By Arthur Allen, KHN
As I prepared to get vaccinated in mid-December as part of a COVID-19 vaccine trial led by Janssen Pharmaceuticals, I considered the exit routes. The bailout of the trial was a very real consideration since two other vaccines, manufactured by Moderna and Pfizer-BioNTech, had been found to be safe and effective for emergency approval.
Leaving the trial would make a perfect sense for me or anyone who had volunteered for an ongoing COVID experience. Why risk getting COVID if I was given a placebo, an injection without a vaccine? The way the tests are designed, I may not be told if I received the vaccine before the clinical trial is over, in months.
Dropping the placebo arm could also be ethically valid from a business perspective. Researchers frequently stop trials when they have a product that works – or clearly doesn’t. And the two approved vaccines are 95% effective.
This very real choice for the thousands of people who are offering to participate or stay in the ongoing vaccine trials creates an enigma for science and for society. If the trials cannot proceed, it could very well have an impact on the global supply of COVID vaccines and possibly on vaccine prices, especially if booster shots are required in the years to come. In markets where there are only two competing drugs, prices can soar. If there are four or five in the market, competition usually comes in to control costs.

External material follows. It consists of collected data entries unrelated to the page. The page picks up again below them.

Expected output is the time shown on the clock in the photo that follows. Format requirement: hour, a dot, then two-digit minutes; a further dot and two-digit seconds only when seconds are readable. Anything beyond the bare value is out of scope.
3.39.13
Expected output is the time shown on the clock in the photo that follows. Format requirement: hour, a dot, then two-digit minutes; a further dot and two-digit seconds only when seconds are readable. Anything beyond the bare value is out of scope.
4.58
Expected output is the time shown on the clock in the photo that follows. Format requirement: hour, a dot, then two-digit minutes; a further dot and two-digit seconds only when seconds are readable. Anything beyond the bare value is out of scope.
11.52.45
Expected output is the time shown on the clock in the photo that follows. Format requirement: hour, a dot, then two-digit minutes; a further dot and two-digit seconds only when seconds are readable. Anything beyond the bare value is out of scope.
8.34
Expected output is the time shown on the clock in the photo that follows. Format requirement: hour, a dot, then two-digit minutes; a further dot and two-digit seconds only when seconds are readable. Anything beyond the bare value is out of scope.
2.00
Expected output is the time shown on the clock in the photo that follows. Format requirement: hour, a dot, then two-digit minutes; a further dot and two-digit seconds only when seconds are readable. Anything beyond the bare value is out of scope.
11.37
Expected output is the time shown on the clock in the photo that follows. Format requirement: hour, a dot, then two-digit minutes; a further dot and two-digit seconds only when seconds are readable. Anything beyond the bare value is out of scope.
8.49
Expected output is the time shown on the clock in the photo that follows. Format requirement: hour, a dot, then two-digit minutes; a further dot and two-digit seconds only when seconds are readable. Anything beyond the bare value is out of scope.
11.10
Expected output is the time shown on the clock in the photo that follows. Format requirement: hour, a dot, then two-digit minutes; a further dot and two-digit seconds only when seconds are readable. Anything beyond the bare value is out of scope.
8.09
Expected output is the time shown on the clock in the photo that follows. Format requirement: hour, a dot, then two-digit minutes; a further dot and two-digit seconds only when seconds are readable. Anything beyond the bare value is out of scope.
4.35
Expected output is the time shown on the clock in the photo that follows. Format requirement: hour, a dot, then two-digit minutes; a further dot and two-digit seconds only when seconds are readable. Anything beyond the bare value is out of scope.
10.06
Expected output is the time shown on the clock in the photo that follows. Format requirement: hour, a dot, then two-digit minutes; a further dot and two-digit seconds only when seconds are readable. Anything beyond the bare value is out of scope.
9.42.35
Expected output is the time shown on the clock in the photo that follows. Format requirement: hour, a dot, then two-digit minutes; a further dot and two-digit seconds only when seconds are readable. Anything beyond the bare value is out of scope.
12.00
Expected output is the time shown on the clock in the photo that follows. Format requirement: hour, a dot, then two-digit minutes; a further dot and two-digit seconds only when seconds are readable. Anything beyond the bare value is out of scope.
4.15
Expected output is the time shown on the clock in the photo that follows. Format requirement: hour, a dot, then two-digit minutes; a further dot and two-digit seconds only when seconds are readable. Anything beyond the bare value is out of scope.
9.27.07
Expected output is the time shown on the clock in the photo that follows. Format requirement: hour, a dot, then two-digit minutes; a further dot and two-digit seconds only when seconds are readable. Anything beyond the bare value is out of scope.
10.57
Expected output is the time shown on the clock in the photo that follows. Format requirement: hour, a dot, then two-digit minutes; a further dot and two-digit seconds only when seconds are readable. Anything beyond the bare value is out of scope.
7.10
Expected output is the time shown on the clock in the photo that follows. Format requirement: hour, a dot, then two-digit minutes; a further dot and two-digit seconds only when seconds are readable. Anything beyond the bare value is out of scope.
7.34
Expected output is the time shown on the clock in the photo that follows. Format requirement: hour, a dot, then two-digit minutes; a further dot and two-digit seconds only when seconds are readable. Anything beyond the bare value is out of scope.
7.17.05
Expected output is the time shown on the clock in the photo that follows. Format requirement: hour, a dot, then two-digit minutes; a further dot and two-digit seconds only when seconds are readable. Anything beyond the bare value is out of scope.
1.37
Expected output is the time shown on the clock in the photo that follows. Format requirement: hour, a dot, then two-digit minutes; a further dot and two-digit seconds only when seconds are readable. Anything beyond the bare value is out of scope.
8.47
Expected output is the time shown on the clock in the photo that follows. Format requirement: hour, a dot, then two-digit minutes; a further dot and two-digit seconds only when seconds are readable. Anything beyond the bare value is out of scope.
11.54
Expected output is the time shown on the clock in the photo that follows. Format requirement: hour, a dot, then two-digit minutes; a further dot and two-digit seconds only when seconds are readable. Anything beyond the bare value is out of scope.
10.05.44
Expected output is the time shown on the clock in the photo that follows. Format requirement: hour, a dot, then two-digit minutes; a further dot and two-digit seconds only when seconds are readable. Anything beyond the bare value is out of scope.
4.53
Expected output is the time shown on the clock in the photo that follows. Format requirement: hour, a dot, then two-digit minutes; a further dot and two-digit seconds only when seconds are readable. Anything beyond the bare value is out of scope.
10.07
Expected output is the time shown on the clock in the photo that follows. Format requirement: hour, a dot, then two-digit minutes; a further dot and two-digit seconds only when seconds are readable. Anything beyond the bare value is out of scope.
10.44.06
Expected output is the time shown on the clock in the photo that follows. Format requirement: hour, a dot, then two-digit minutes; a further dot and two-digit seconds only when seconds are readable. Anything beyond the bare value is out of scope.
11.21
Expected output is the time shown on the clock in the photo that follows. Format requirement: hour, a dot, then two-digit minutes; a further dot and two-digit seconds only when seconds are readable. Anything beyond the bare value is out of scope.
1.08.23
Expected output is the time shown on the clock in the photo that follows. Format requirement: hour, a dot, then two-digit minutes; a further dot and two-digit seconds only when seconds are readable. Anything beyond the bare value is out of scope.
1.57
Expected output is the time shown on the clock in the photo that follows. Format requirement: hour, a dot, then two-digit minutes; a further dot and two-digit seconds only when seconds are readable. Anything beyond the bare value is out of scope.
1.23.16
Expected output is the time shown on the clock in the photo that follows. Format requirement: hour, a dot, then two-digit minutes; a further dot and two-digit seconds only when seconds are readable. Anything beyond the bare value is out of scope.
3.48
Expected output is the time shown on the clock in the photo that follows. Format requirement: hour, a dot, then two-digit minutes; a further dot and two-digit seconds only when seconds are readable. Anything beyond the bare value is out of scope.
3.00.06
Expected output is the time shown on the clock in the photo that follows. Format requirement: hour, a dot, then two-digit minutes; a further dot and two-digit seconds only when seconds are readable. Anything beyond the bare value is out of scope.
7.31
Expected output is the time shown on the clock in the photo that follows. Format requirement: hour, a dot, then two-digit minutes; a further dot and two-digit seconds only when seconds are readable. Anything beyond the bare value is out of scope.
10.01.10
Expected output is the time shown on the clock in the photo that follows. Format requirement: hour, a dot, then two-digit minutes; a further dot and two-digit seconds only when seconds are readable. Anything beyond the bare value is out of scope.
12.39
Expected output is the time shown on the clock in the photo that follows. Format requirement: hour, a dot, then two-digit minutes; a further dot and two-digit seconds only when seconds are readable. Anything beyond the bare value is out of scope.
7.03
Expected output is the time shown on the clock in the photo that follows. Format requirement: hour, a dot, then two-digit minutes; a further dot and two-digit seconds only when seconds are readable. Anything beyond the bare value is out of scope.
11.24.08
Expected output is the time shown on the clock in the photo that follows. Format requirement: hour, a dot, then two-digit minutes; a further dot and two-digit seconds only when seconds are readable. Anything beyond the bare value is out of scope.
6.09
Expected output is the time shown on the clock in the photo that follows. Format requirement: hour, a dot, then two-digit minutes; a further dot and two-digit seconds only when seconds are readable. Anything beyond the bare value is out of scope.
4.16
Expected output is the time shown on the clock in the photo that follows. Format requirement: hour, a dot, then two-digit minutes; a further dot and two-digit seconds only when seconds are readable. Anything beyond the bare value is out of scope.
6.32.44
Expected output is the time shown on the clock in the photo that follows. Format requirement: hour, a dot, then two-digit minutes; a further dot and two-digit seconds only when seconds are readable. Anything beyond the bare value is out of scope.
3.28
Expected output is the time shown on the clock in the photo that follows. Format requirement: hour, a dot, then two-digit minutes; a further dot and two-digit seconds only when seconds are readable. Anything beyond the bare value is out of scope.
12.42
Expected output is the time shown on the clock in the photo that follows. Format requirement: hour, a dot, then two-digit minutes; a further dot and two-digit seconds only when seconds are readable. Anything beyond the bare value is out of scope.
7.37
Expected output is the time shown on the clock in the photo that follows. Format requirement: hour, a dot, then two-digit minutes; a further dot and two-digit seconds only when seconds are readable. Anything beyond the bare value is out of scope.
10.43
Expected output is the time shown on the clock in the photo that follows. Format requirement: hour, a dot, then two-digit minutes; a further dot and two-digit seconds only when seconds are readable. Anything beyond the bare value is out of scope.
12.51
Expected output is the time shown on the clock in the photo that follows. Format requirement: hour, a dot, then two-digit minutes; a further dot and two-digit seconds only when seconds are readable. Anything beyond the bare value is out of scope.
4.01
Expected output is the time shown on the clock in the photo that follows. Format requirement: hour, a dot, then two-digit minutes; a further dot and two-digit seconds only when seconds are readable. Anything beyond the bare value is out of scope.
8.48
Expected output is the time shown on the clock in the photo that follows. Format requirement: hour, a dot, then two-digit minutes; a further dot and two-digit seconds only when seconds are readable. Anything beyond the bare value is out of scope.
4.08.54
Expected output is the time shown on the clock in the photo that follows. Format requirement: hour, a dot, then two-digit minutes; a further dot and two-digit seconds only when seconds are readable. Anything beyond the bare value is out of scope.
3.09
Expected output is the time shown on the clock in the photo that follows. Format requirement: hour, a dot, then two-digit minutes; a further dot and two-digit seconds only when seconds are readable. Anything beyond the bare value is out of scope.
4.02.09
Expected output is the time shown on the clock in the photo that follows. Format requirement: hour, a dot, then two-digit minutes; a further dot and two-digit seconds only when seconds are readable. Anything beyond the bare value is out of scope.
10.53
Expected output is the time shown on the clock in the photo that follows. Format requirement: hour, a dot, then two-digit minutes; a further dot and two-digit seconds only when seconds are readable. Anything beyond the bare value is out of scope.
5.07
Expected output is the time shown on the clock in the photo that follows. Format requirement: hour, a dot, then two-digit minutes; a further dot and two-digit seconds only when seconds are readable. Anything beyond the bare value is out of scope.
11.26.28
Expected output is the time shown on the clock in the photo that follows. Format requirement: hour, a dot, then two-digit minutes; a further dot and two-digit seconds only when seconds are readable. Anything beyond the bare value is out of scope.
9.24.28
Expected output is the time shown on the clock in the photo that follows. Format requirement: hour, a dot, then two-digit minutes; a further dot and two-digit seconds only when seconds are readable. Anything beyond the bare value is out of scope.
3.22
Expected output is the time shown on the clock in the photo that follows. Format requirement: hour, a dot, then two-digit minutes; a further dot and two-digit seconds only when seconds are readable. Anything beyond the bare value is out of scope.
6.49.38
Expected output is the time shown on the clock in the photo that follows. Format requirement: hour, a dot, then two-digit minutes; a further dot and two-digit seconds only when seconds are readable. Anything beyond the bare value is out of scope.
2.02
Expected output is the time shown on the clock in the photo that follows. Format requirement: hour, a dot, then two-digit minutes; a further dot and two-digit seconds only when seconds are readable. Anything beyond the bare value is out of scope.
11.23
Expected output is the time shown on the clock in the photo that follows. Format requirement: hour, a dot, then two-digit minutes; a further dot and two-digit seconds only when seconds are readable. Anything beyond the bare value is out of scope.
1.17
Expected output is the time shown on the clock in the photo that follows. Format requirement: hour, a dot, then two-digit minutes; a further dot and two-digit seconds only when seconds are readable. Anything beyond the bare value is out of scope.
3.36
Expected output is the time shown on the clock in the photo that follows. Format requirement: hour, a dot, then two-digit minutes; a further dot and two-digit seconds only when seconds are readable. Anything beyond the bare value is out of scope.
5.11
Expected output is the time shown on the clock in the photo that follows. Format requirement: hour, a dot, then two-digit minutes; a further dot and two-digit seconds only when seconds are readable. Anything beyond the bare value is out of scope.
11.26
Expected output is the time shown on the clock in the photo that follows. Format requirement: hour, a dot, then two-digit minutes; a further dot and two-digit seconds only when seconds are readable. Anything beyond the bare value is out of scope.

In short, the welcome arrival of two COVID vaccines deemed safe has revealed a series of ethical and logistical challenges. And it has governments, businesses and scientists looking for solutions.
“Global vaccine experts say the longer we can run a placebo-controlled trial the better,” Matthew Hepburn, who heads the vaccine development arm of Operation Warp Speed, told me. multi-billion dollar federal government fight against COVID-19. . “But as a volunteer in the Janssen trial, you can always give up.”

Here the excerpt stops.